Вы хотите сказать, что им нравится идея, но не то, как она исполняется?
Да, в значительной степени так и есть. В своей презентации я пыталась донести мысль о том, что если посмотреть на социальные сети, видно, молодежь в основном выступает за другую Европу. Проблема в том, что сейчас у нас все крутится вокруг интеграции – должно быть ее больше или меньше. А это неправильная постановка вопроса. Если спрашивать именно так, то люди ответят «меньше», потому что с учетом всего происходящего в данный момент они хотят большей обособленности. Поэтому мы должны предложить им другую модель, и сторонников этой идеи легко будет найти, потому что люди в большинстве своем не готовы отказаться от концепции объединенной Европы.
Как бы вы переопределили Европу, идею ЕС, чтобы люди сказали ей «да»?
Для начала необходимо изменить структуру парламента. Люди должны чувствовать европейскую демократию. Европейская демократия в том виде, как она есть, далека от сердец и сознания людей, мало кто понимает, что делает европейский парламент, еврокомиссия и Совет Европы. Это очень замысловатая тройственная структура. И она не соответствует тому, что на уровне национальных правительств называется демократией Монтескьё, согласно которой есть парламент, который принимает решения, и есть исполнительная власть, которая следит за исполнением прав. У нас нет четкой понятной системы контроля над исполнением решений парламента и у европейского парламента нет права на инициативы, и это не нормально. Я думаю, необходимо изменить европейские институты и сделать Европу и европейскую демократию более понятной и прозрачной для населения. Я думаю, это можно сделать.
Знаете, даже в Венгрии и Польше есть много людей, которые хотят принимать эмигрантов. Но национальное правительство блокирует решения. Нам нужно больше говорить о предпочтениях общества, чем о национальных интересах. По-моему, уже пора заканчивать играть в политику, будь то на уровне правительства стран еврозоны, будь то на уровне вопросов о беженцах. Для сравнения посмотрите на Европу в контексте греческого кризиса. Точку зрения определяет не то, кем вы являетесь - греком или немцем, а то кто вы - левый вы или правый. И именно это также определяет ваше отношение к политике жесткой экономии. Политика жесткой экономии никак не соотносится с тем, что вы являетесь немцем. Отношение к этой политике зависит от того, хотите ли вы жесткую систему или либеральную.

→ Задание
Выпишите дословно фрагмент текста от слов «Знаете, даже в» до слов «систему или либеральную.» включительно. Выполняйте работу, опираясь исключительно на текст.

→ Выдержки из строк
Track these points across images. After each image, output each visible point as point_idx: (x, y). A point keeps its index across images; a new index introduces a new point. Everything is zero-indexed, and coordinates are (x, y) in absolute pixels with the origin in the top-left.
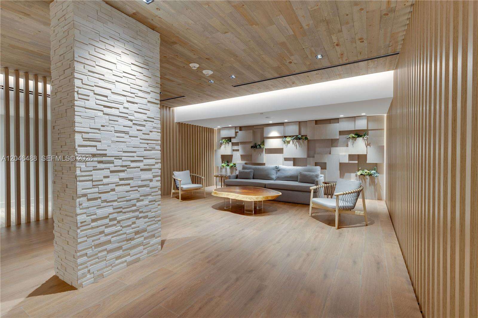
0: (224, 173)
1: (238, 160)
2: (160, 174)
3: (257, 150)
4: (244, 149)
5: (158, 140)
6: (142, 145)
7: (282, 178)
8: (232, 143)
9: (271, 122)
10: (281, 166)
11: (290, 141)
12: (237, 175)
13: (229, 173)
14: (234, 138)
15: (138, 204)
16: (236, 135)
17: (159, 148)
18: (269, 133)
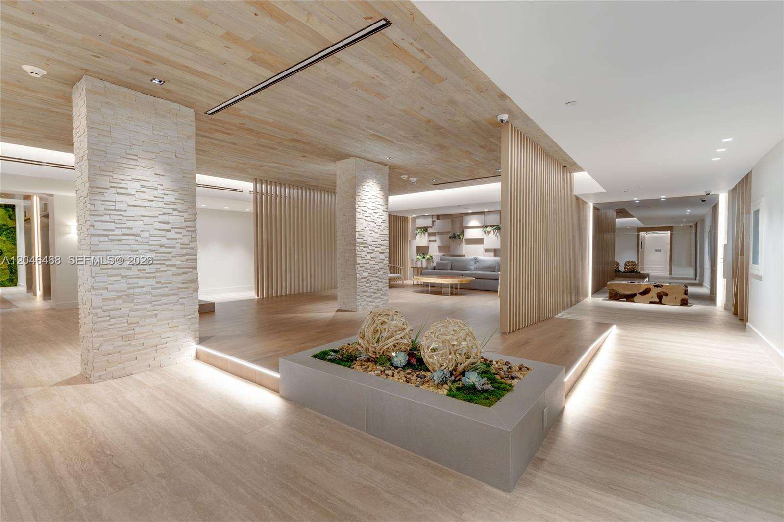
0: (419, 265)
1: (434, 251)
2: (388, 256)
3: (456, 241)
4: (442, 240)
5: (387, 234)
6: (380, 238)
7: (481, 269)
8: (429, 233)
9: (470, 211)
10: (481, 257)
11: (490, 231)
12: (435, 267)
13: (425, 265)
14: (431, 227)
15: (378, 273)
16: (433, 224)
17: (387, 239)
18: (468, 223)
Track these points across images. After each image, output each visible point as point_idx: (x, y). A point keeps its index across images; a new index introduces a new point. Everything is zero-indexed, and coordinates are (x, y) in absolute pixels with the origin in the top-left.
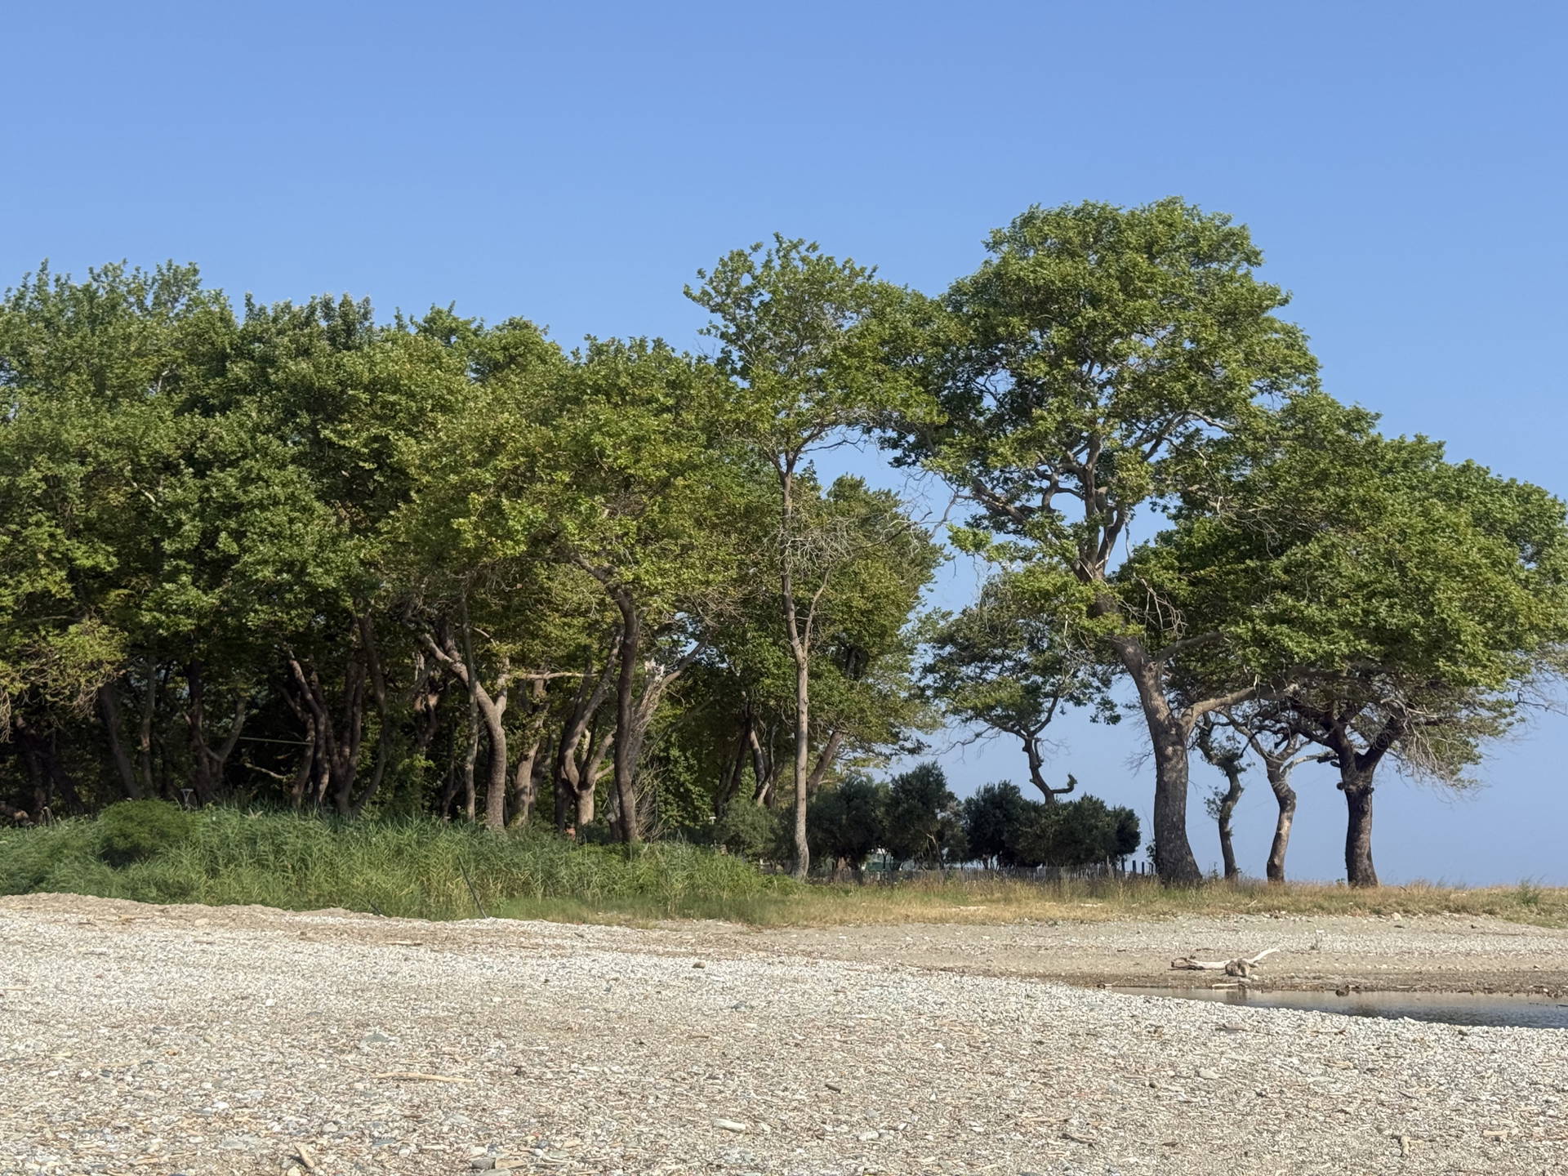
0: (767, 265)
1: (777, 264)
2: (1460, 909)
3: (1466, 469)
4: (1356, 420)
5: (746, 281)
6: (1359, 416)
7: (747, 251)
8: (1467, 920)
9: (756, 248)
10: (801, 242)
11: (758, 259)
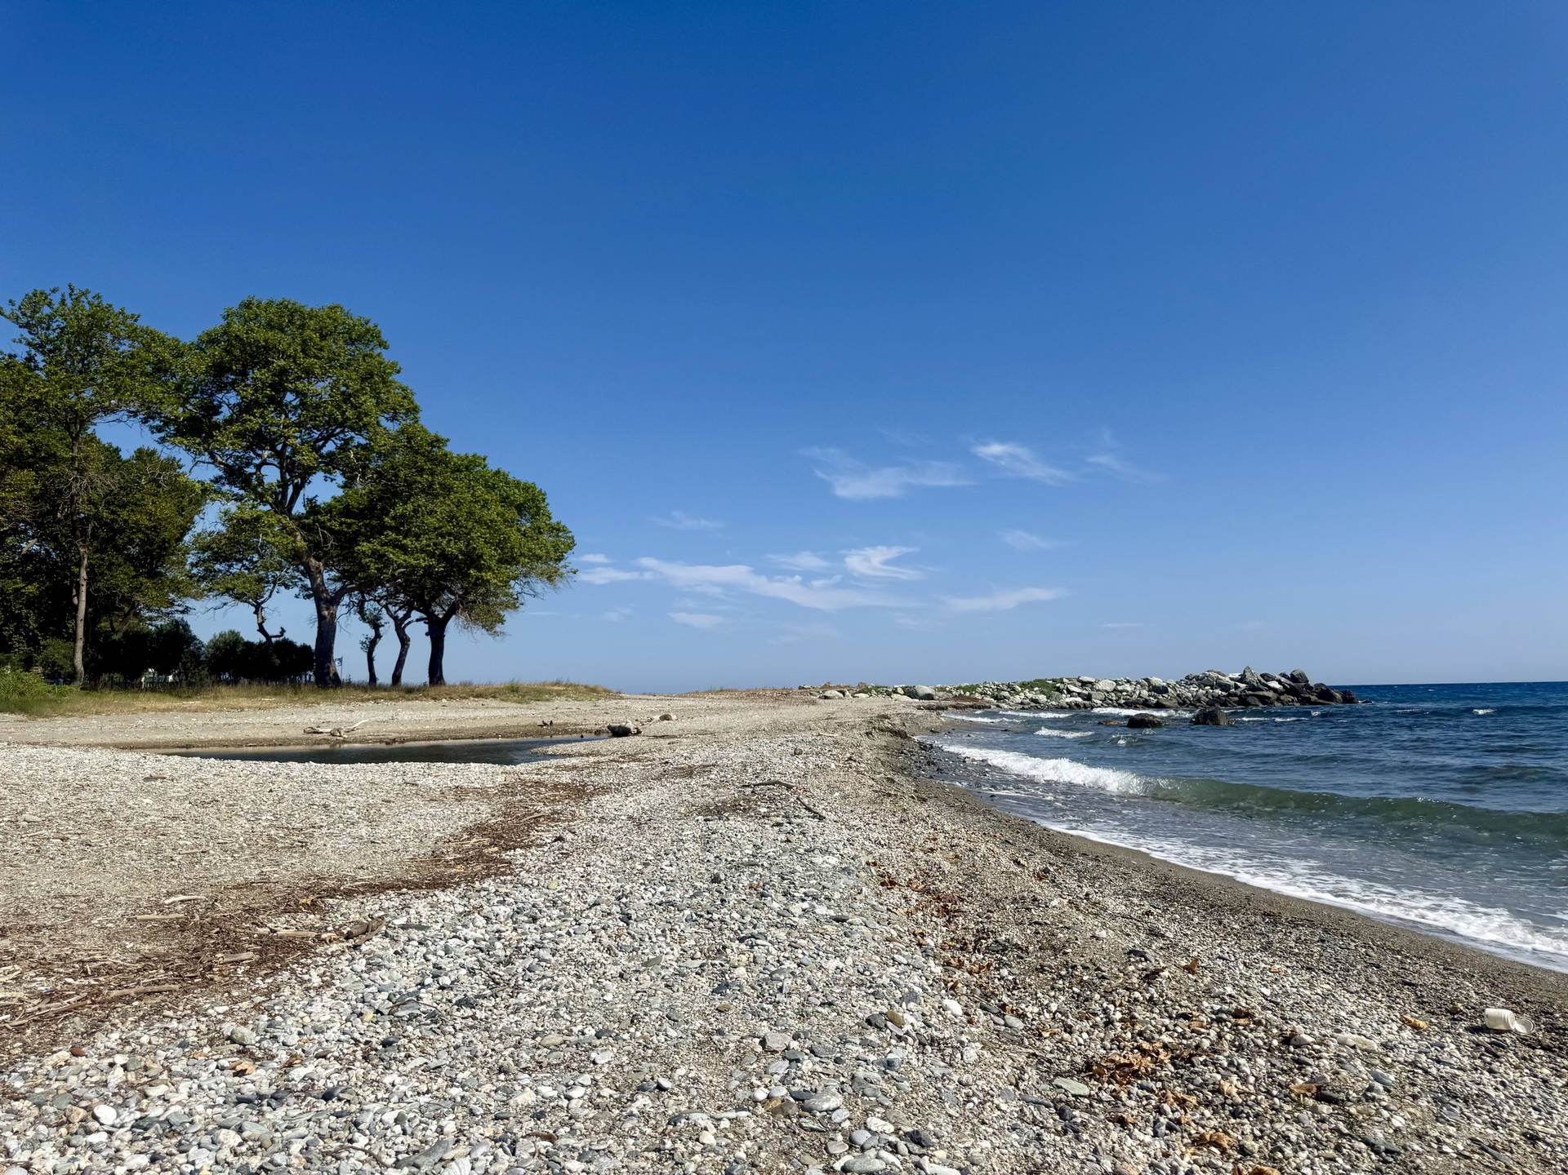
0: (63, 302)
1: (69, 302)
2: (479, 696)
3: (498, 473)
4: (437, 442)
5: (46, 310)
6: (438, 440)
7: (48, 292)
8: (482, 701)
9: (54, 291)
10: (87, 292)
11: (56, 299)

→ Ответ к заданию
Знаете, даже в Венгрии и Польше есть много людей, которые хотят принимать эмигрантов. Но национальное правительство блокирует решения. Нам нужно больше говорить о предпочтениях общества, чем о национальных интересах. По-моему, уже пора заканчивать играть в политику, будь то на уровне правительства стран еврозоны, будь то на уровне вопросов о беженцах. Для сравнения посмотрите на Европу в контексте греческого кризиса. Точку зрения определяет не то, кем вы являетесь - греком или немцем, а то кто вы - левый вы или правый. И именно это также определяет ваше отношение к политике жесткой экономии. Политика жесткой экономии никак не соотносится с тем, что вы являетесь немцем. Отношение к этой политике зависит от того, хотите ли вы жесткую систему или либеральную.